En julio de 2015, veinticinco soldados sirios fueron ejecutados por niños en una ciudad siria de nombre evocador: Palmira. Escribo, y me sorprende sentir esta devoción por las maravillosas ruinas de la ciudad construida en el desierto sirio, lamentar la brutalidad con que las despedaza el fanatismo, muchísimo más eficaz para destruir, que el tiempo y el viento del desierto. Y me sorprende repetir esa noticia atroz sin estremecerme ya, sin horrorizarme; saber que, aunque me estremeciera y me horrorizara, nada lograría… Y no me sorprende que usted lo lea y sienta, como yo sentiría ante un comentario similar, la falta de interés de estas palabras, su pasmosa inutilidad. Porque noticia tras noticia, todo se desvanece en la trivialidad, y nuestra cómoda existencia va de un espanto a otro, en una como morbosa previa adecuación a lo que venga…
Decirlo, reconocerlo, como consecuencia de estas inmensas, atroces constataciones, es tan inútil como invitar a pensar sobre las condiciones de la condición humana, sobre el mal, el bien y sus contradicciones; sobre el miedo y el olvido del miedo, sobre el seguir existiendo al margen del dolor de los demás sin intentar comprenderlos, dando por hecho que nada puede entenderse.
Nadie piense, por ejemplo, que en el ISIS no hay quien crea que hace el bien al asesinar a blasfemos de su fanática fe, tanto más meritoria, para ellos, porque siendo fanática, obliga a sus creyentes a eliminar toda posibilidad de duda, todo anhelo de comprensión, toda posible libertad de pensamiento o intento de independencia, aunque solo fuera mental, por mínimo que sea.
El joven que ejecutó de un tiro a su propia madre, por blasfema, creía en algo más alto que el afecto, que la unión, algo más fuerte que su propia niñez, que él mismo: en un universo totalitario –y este lo es, del totalitarismo más atroz- el triunfo sobre uno mismo radica en la renuncia absoluta al criterio personal, a la condición misma de persona: en la dejación de la libertad y el miedo.

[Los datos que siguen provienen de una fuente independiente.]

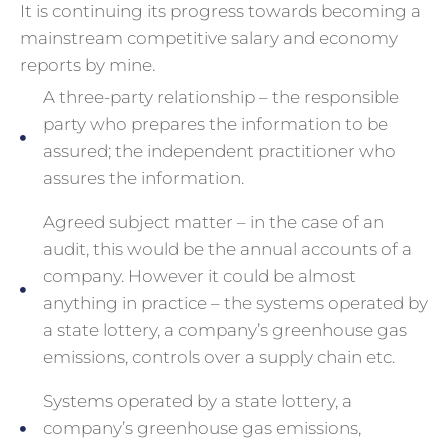
It is continuing its progress towards becoming a
mainstream competitive salary and economy
reports by mine.
A three-party relationship – the responsible
party who prepares the information to be
assured; the independent practitioner who
assures the information.
Agreed subject matter – in the case of an
audit, this would be the annual accounts of a
company. However it could be almost
anything in practice – the systems operated by
a state lottery, a company’s greenhouse gas
emissions, controls over a supply chain etc.
Systems operated by a state lottery, a
company’s greenhouse gas emissions,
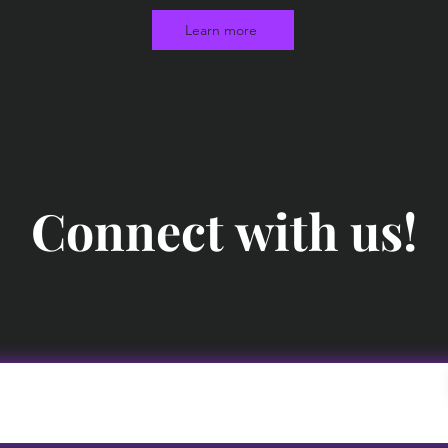
Learn more
Connect with us!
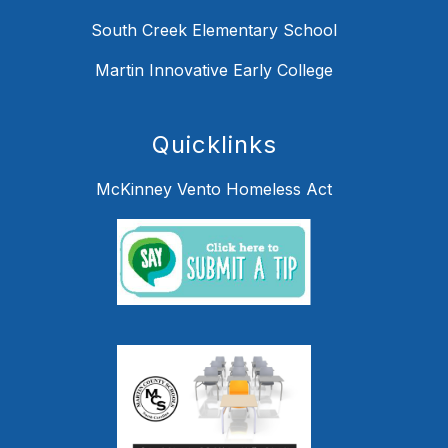
South Creek Elementary School
Martin Innovative Early College
Quicklinks
McKinney Vento Homeless Act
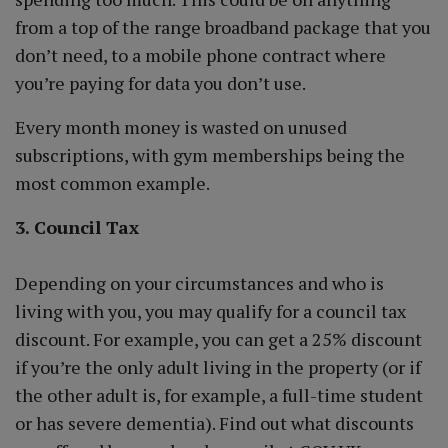
from a top of the range broadband package that you
don’t need, to a mobile phone contract where
you’re paying for data you don’t use.
Every month money is wasted on unused
subscriptions, with gym memberships being the
most common example.
3. Council Tax
Depending on your circumstances and who is
living with you, you may qualify for a council tax
discount. For example, you can get a 25% discount
if you’re the only adult living in the property (or if
the other adult is, for example, a full-time student
or has severe dementia). Find out what discounts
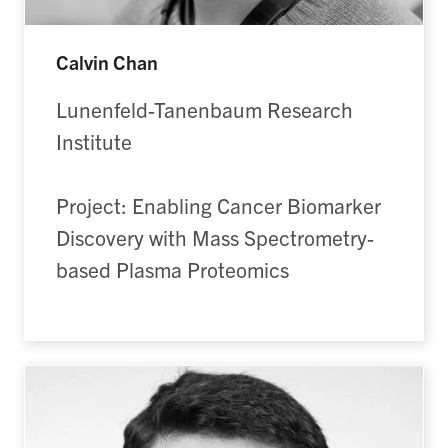
Calvin Chan
Lunenfeld-Tanenbaum Research
Institute
Project: Enabling Cancer Biomarker
Discovery with Mass Spectrometry-
based Plasma Proteomics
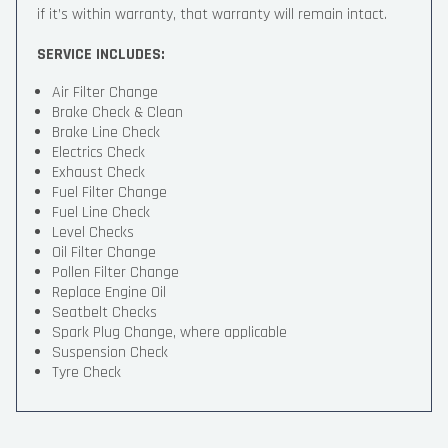
if it’s within warranty, that warranty will remain intact.
SERVICE INCLUDES:
Air Filter Change
Brake Check & Clean
Brake Line Check
Electrics Check
Exhaust Check
Fuel Filter Change
Fuel Line Check
Level Checks
Oil Filter Change
Pollen Filter Change
Replace Engine Oil
Seatbelt Checks
Spark Plug Change, where applicable
Suspension Check
Tyre Check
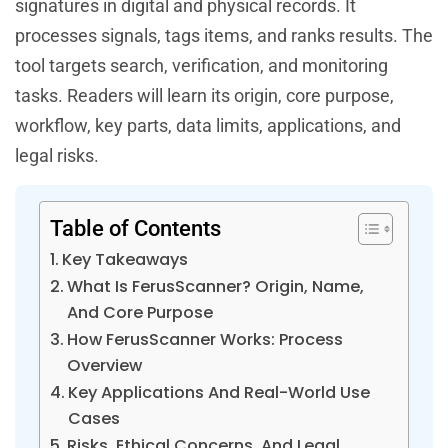
signatures in digital and physical records. It
processes signals, tags items, and ranks results. The
tool targets search, verification, and monitoring
tasks. Readers will learn its origin, core purpose,
workflow, key parts, data limits, applications, and
legal risks.
Table of Contents
Key Takeaways
What Is FerusScanner? Origin, Name,
And Core Purpose
How FerusScanner Works: Process
Overview
Key Applications And Real-World Use
Cases
Risks, Ethical Concerns, And Legal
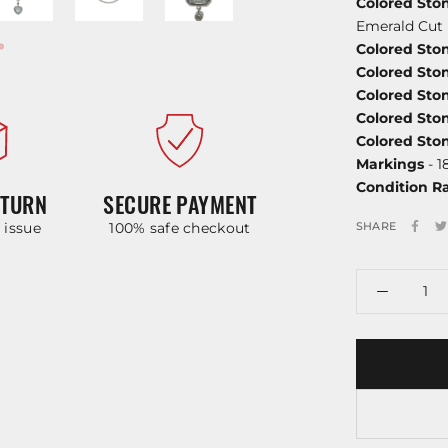
Colored St
Emerald Cut
Colored Sto
Colored Sto
Colored St
Colored Sto
Colored Sto
Markings
- 1
Condition R
ETURN
SECURE PAYMENT
y issue
100% safe checkout
SHARE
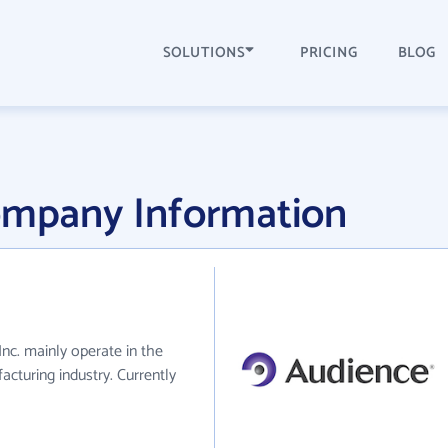
SOLUTIONS
PRICING
BLOG
Company Information
Inc. mainly operate in the
cturing industry. Currently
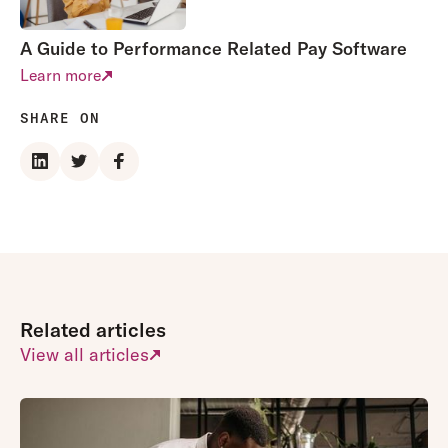
A Guide to Performance Related Pay Software
Learn more
SHARE ON
Related articles
View all articles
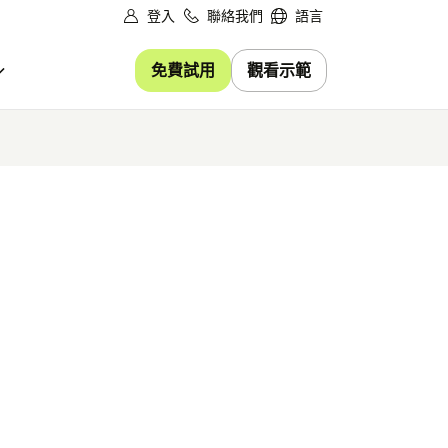
登入
聯絡我們
語言
免費試用
觀看示範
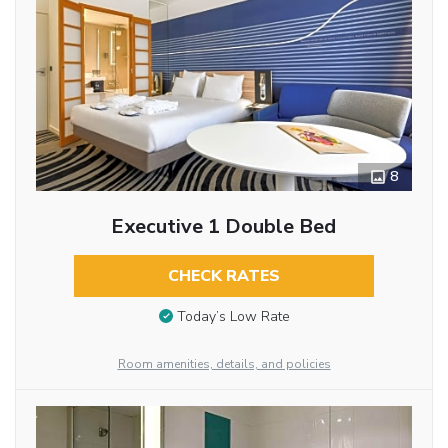
8
Executive 1 Double Bed
CHECK RATES
Today’s Low Rate
Room amenities, details, and policies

Conocer, decidir son palabras menores: lo esencial es obedecer sin preguntas. Inevitablemente evoco ese principio que nos parecía tan adecuado a la vida espiritual a que aspirábamos, tan soñadoras, nosotras, en nuestra devota y lejana, aunque omnipresente adolescencia: ‘si tu maestro se equivoca al mandar, tú no te equivocas al obedecer’. En aquel entonces, si esta frase atroz podía pronunciarse de buena fe, la buena fe acompañaba a maestro y discípulo; aquel procuraba ser consciente de lo que mandaba y, contra toda razón, los discípulos, de lo que obedecían. Diría mejor que nunca obedecían, lo cual habla muy bien de una adolescencia que estrenaba su libertad para soñar, para ser.
En el universo totalitario, la alegría de la libertad es vergonzosa. La única dicha posible radica en la esperanza del paraíso futuro –paraíso social, en el totalitarismo político; religioso, en el fanatismo a lo Estado Islámico–. La sonrisa, la risa se prohíben donde todo, hasta la infancia, lo rige la horrible seriedad de la muerte.